Chronic pain is common following traumatic stress exposure (TSE). Identification of individuals with chronic pain in the early aftermath of TSE is important to enable targeted preventive interventions. In this study we used baseline survey data from two prospective cohort studies to identify the most influential predictors of moderate-to-severe chronic pain. Self-identifying black and white American women and men (n=1,600) presenting to one of sixteen emergency departments (EDs) within 24 hours of motor vehicle collision (MVC) TSE were enrolled. Individuals with moderate-to-severe pain (≥4, 0-10 numeric rating scale) six months after MVC were identified via follow-up questionnaire. Sociodemographic, pain, general health, event, and psychological/cognitive characteristics were collected in the ED and used in prediction modeling.

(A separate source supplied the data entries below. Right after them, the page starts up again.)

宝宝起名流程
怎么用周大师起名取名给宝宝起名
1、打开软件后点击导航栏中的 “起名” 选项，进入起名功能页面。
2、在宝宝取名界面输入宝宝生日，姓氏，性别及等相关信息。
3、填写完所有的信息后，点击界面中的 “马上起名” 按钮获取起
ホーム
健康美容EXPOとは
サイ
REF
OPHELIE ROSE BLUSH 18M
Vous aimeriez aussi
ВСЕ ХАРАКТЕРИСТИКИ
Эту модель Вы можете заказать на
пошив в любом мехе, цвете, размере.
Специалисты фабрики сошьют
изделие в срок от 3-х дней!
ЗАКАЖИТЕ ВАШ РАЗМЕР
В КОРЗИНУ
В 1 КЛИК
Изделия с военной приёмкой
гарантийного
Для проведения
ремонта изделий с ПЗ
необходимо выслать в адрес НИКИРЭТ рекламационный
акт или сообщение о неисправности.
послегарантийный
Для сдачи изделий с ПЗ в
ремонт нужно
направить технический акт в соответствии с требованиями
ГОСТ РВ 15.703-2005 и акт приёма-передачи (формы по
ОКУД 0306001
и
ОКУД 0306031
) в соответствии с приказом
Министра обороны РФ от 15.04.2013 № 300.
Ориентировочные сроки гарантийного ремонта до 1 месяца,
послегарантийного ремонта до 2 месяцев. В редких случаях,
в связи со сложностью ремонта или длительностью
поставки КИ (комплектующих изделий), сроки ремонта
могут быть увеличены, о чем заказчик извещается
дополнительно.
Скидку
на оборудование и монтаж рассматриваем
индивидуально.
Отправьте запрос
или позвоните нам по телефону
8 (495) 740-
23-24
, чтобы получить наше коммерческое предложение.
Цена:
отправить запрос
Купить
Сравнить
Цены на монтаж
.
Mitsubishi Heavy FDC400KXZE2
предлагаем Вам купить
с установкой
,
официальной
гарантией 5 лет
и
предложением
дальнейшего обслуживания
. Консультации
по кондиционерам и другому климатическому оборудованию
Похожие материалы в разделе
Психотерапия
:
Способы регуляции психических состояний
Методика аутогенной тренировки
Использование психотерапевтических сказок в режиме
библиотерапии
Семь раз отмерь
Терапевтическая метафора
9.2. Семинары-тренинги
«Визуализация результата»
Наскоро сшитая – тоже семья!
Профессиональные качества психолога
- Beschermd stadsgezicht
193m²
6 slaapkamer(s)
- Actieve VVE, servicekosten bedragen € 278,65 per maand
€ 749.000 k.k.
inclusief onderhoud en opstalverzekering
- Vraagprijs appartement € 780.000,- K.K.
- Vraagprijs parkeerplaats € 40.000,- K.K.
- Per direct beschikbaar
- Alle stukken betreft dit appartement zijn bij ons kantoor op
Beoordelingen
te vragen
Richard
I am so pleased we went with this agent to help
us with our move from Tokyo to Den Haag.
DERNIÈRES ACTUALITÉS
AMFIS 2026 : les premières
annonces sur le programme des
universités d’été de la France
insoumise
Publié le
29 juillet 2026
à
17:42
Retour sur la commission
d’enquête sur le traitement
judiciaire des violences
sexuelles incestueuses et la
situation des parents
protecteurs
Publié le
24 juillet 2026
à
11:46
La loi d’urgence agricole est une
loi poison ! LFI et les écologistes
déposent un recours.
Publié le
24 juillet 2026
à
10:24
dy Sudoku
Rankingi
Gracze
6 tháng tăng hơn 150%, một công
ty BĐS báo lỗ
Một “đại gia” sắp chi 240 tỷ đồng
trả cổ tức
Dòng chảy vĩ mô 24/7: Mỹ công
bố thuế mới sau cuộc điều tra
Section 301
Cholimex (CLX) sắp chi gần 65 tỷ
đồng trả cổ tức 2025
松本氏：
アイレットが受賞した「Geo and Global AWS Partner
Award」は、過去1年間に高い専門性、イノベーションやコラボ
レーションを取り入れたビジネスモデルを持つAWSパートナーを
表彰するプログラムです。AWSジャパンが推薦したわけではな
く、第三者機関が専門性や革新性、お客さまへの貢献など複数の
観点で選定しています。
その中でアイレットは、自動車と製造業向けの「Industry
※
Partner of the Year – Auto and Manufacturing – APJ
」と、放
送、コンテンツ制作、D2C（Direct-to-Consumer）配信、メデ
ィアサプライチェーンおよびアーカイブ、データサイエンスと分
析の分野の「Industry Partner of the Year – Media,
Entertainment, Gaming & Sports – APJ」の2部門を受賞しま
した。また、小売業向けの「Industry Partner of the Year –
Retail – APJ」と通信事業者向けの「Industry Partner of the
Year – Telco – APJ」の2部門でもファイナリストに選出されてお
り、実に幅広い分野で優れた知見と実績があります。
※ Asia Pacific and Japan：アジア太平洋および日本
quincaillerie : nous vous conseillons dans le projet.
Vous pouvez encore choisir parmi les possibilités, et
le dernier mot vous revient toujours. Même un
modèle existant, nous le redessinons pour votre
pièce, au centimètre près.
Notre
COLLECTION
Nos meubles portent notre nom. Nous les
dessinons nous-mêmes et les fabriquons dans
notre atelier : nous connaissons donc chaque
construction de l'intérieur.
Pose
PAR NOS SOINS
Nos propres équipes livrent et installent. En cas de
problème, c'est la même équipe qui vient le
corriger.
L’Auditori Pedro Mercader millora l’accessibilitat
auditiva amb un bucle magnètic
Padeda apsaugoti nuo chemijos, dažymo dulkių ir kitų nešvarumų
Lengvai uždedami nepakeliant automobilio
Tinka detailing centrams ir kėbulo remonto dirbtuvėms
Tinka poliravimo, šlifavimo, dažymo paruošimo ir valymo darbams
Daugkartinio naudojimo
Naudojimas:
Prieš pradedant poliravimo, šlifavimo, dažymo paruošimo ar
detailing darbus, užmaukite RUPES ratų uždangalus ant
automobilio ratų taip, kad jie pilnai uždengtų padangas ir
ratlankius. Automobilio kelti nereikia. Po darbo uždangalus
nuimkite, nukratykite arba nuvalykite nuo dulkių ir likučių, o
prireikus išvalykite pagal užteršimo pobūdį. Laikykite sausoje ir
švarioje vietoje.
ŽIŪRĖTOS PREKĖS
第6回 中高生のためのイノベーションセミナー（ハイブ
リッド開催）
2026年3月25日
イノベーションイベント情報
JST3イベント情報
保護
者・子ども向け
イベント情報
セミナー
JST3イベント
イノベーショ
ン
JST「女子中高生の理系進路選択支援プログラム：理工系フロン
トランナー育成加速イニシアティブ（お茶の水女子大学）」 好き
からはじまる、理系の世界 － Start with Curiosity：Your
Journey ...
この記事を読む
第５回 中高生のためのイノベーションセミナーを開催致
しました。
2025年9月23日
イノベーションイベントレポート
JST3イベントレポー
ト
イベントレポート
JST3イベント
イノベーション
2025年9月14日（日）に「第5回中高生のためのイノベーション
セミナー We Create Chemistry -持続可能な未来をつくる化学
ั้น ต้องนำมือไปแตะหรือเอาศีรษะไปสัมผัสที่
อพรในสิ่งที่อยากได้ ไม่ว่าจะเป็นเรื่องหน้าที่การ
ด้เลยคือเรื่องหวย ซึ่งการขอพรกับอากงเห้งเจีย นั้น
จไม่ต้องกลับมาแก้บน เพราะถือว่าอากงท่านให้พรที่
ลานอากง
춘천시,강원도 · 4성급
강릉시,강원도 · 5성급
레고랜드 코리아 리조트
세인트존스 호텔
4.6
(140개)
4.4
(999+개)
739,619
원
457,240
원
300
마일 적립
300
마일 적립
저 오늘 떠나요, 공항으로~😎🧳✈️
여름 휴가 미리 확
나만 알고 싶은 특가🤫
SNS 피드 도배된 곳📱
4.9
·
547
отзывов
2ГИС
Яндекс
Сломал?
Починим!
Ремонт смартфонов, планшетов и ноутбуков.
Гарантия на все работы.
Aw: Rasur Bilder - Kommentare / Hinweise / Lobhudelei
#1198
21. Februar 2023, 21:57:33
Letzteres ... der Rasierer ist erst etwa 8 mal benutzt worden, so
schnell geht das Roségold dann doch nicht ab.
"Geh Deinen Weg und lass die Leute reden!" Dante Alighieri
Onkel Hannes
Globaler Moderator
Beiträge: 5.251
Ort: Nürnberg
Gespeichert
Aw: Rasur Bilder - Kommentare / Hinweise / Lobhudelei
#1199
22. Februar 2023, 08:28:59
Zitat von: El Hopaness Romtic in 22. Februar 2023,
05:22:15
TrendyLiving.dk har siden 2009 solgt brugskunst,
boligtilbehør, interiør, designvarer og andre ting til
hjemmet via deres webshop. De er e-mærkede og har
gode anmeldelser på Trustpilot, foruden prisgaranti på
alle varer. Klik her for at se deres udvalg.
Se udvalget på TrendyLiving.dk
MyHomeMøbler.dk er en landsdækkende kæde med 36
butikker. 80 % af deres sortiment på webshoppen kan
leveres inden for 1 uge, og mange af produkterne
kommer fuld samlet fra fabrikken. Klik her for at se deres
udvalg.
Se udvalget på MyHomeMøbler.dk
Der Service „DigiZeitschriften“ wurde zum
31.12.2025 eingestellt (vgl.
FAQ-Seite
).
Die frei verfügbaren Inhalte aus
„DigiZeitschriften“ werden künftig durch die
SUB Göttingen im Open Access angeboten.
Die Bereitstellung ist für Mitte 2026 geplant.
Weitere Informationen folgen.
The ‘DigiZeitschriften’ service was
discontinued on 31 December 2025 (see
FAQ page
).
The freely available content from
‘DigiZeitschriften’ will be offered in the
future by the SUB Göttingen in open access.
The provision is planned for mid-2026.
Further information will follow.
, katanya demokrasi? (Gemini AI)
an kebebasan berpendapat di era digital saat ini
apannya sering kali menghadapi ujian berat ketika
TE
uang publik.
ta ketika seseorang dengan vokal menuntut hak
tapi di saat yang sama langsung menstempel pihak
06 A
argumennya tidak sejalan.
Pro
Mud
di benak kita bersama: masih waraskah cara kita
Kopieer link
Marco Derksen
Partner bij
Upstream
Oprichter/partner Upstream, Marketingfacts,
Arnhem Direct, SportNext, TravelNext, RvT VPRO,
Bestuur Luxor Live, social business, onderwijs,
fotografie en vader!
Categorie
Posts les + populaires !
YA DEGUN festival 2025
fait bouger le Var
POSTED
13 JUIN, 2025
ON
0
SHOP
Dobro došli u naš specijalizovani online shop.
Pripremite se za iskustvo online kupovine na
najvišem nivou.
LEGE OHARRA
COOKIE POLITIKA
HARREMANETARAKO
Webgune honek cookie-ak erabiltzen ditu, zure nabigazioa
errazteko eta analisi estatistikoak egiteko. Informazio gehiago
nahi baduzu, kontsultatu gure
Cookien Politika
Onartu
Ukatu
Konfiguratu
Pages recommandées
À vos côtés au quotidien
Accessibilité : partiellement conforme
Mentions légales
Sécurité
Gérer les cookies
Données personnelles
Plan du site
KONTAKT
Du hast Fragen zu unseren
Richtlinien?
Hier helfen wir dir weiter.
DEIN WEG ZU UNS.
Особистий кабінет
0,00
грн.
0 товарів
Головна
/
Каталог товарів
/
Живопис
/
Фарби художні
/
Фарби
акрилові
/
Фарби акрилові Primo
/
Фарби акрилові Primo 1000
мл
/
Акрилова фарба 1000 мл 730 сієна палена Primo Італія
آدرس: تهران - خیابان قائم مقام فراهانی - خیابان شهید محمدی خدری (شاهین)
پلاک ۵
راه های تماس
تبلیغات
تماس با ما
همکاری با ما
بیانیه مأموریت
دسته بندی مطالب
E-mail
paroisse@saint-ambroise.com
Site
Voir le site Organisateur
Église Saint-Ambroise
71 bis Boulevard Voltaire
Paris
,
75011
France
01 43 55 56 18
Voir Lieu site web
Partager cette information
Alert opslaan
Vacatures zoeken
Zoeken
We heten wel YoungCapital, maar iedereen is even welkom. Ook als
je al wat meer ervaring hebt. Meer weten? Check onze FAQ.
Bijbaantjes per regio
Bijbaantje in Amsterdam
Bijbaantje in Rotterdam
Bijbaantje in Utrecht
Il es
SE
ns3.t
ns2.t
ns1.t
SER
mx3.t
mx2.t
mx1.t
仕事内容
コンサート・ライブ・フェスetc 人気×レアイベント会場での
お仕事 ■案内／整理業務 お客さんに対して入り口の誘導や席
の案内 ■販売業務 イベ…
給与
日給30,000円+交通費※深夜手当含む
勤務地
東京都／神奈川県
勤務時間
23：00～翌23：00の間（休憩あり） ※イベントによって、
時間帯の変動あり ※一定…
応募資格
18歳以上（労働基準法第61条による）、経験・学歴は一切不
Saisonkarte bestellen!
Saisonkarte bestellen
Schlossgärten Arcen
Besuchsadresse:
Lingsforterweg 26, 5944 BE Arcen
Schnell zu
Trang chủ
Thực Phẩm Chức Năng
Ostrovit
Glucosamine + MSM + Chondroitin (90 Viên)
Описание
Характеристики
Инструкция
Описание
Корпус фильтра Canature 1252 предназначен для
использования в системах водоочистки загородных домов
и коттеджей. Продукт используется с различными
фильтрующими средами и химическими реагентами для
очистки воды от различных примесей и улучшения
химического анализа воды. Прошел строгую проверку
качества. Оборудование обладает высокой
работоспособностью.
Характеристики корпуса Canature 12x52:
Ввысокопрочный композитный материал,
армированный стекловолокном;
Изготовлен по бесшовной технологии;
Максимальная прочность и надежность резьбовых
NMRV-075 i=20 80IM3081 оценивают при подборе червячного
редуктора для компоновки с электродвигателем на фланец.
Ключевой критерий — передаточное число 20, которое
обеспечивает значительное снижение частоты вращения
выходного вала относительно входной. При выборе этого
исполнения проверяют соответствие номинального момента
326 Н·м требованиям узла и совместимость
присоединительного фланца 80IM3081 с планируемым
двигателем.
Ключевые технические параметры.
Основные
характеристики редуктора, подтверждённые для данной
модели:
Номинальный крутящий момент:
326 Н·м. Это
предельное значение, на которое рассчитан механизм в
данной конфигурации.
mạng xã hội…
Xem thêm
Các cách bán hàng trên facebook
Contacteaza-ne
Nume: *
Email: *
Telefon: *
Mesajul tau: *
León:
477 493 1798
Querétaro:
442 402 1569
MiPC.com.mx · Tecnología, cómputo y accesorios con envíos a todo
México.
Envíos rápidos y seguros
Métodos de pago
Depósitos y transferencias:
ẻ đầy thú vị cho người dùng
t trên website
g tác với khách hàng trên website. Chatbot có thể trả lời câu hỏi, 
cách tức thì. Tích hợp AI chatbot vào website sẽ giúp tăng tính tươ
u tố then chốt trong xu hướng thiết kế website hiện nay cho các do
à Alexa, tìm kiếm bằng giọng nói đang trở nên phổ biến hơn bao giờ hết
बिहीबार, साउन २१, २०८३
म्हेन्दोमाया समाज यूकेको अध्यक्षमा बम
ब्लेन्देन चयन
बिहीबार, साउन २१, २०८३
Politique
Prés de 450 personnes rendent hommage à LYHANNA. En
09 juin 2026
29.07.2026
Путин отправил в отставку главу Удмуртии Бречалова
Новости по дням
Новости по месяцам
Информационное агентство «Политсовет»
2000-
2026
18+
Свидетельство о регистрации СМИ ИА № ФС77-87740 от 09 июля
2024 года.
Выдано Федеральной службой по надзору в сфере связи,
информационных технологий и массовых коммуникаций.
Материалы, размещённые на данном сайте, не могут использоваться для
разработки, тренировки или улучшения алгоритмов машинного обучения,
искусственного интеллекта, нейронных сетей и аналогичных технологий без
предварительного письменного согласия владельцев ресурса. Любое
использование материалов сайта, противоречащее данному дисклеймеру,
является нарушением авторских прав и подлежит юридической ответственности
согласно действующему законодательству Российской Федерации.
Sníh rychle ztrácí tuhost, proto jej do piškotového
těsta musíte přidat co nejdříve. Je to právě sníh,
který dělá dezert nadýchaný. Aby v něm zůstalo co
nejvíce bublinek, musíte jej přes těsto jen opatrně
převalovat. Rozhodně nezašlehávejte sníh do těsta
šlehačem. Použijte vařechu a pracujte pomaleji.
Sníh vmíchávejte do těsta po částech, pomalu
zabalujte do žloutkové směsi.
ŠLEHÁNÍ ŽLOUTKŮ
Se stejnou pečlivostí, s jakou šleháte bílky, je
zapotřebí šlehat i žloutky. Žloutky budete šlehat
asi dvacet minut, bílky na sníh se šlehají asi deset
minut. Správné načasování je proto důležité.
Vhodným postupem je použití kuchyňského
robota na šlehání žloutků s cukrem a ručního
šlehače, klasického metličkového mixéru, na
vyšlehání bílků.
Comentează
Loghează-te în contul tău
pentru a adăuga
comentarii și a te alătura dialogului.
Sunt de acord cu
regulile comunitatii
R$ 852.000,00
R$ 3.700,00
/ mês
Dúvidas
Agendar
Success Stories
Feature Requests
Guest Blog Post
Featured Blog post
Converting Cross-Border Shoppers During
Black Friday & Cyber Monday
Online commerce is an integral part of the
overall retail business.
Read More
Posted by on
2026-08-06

Ensemble learning methods and Monte Carlo cross-validation were used for feature selection and to determine prediction accuracy. External validation was performed on a hold-out sample (30% of total sample). Fifty-three percent of individuals reported moderate-to-severe pain six months following MVC. Regularized linear regression was the top performing learning method. The top thirty factors together showed good reliability in predicting chronic pain in the external sample (AUC=0.74±0.006). Top predictors included acute pain, opioid administration in the ED, high distress, depressive symptoms, and a high number of reported somatic symptoms. These analyses add to a growing literature indicating that influential predictors of pain can be identified and risk for future pain estimated from characteristics easily available/assessable at the time of ED presentation following TSE.